I’m going to run a race has been the sentence to sum up everything I’ve done since June. It was a good excuse. No one argues with this excuse. I’ll pass on a glass of wine because; I’m going to run a race. Why yes, I’ll have another slice of pie. I need the calories; I’m going to run a race. I’m waking up before the sun for training; I’m going to run a race. No questions, no badgering, no bullying, no pushing, no stink eye.
And it was nice.
But when I told this nice gentleman with a voice like Penn and Teller (whichever one of them talks) he raised an eyebrow and said, “What kind of race.”
A short description of Ragnar Relay, Las Vegas and I got an earful of how foolish I was. Not just from him, but from the whole row!
And it was nice.
I'm that little reflective T you see on the left of the picture.
There is a courage that comes from doing what others think is senseless, particularly if you’re prepared -- and for once in my life -- I was prepared. So, I was confident – though a little afraid of the dark – and ready to take on this adventure known as the Ragnar.
When I think about why I agreed to train and travel and participate in this particular relay there is really only one answer. My brother asked me. He said it would be fun. He said it would bond our family together. He said I could finish. And I believed him.
Obviously, that's me in the pink diaper shorts. Why do running shorts look like diapers!?!?!
Now that it’s all over and we did indeed finish I’ve been shuffling through the photos and I’ve come to this conclusion. I didn’t go to Vegas to run a race. I went to Vegas to discover who is my family.
And it was nice.
It turns out; family is more than your brothers and sister. It’s not just your parents. It is your running partner who logged countless miles and hours at your side and converted you to early morning runs. It is your husband who stayed behind to watch the kids. It is a neighbor who sent you a text in the middle of the night to wish you luck.
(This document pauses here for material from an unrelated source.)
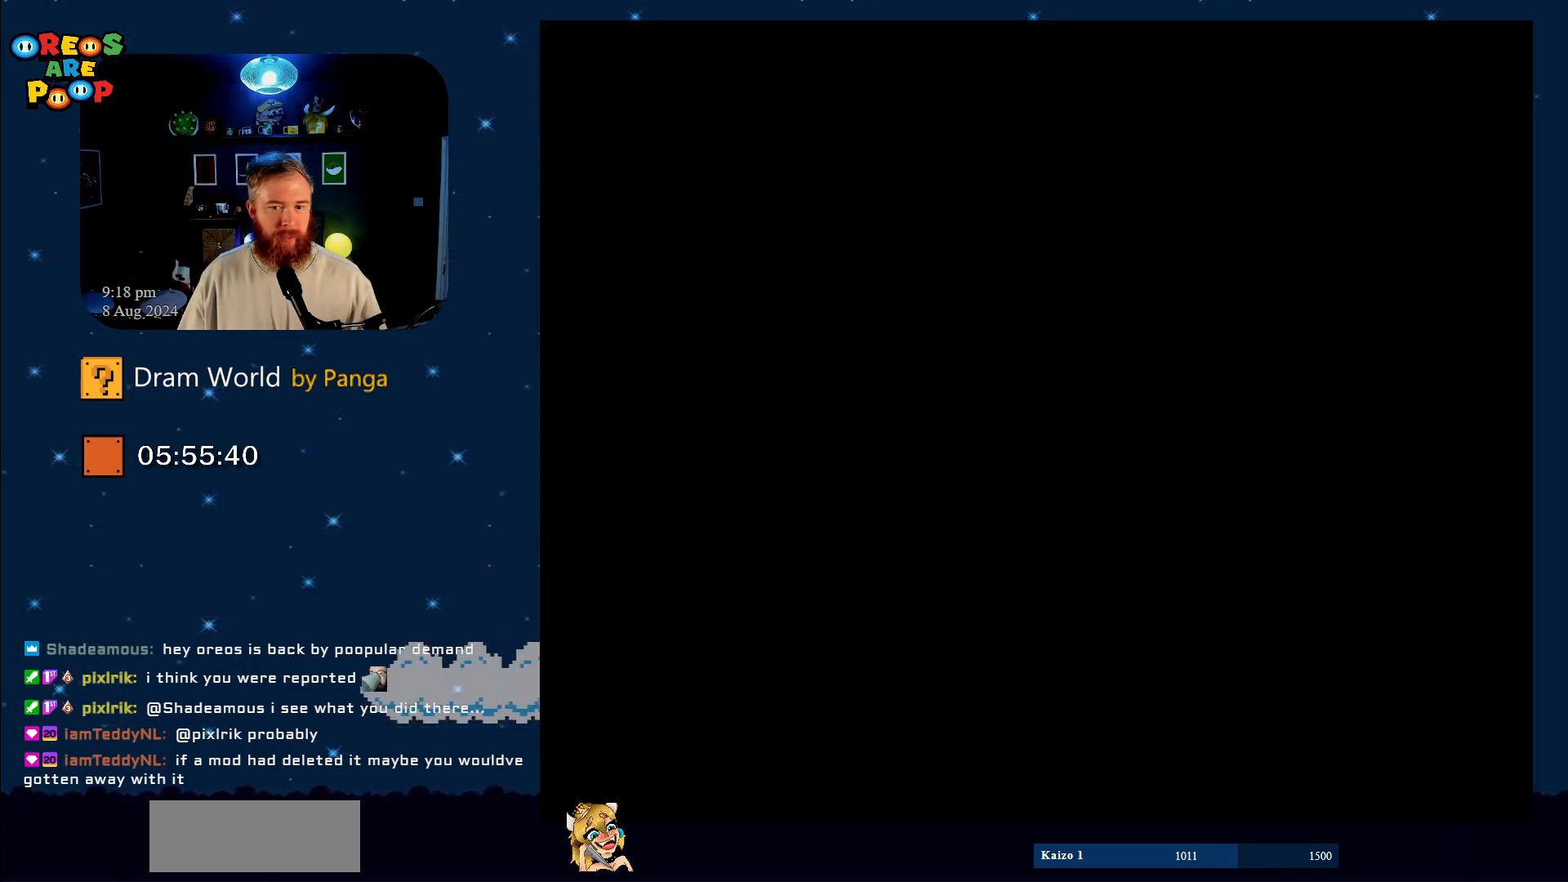
{"buttons": ["B"], "events": [[133, "B", "up"], [216, "B", "down"], [383, "B", "up"], [500, "B", "down"]]}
It is one of the other 1st grade mothers who wrote you an e-mail just to tell you how amazing you are just days before the race. It is the woman you’ve known since you were 5 who saved you from chaos and provided you a safe and quiet place to land after the race. It’s anyone and everyone who touches your life and knows that those who have felt the greatest need for help give the most relevant help. Oh my gosh, I love my family!
The whole family, but not the whole team. From left to right: Trent, Andrew, Me, Dad, Mom, Adam, Devin.
Aside from learning that I like my family, I determined I want to test myself. Running through the desert in the middle of the night wasn’t as hard as I thought it was going to be. I think a marathon is next, my friends. (Or I could be convinced to do another 200-mile relay with a 6-man team.) So, if you’re wondering…
I’m going to run a race.
A picture just to prove I never take myself TOO seriously.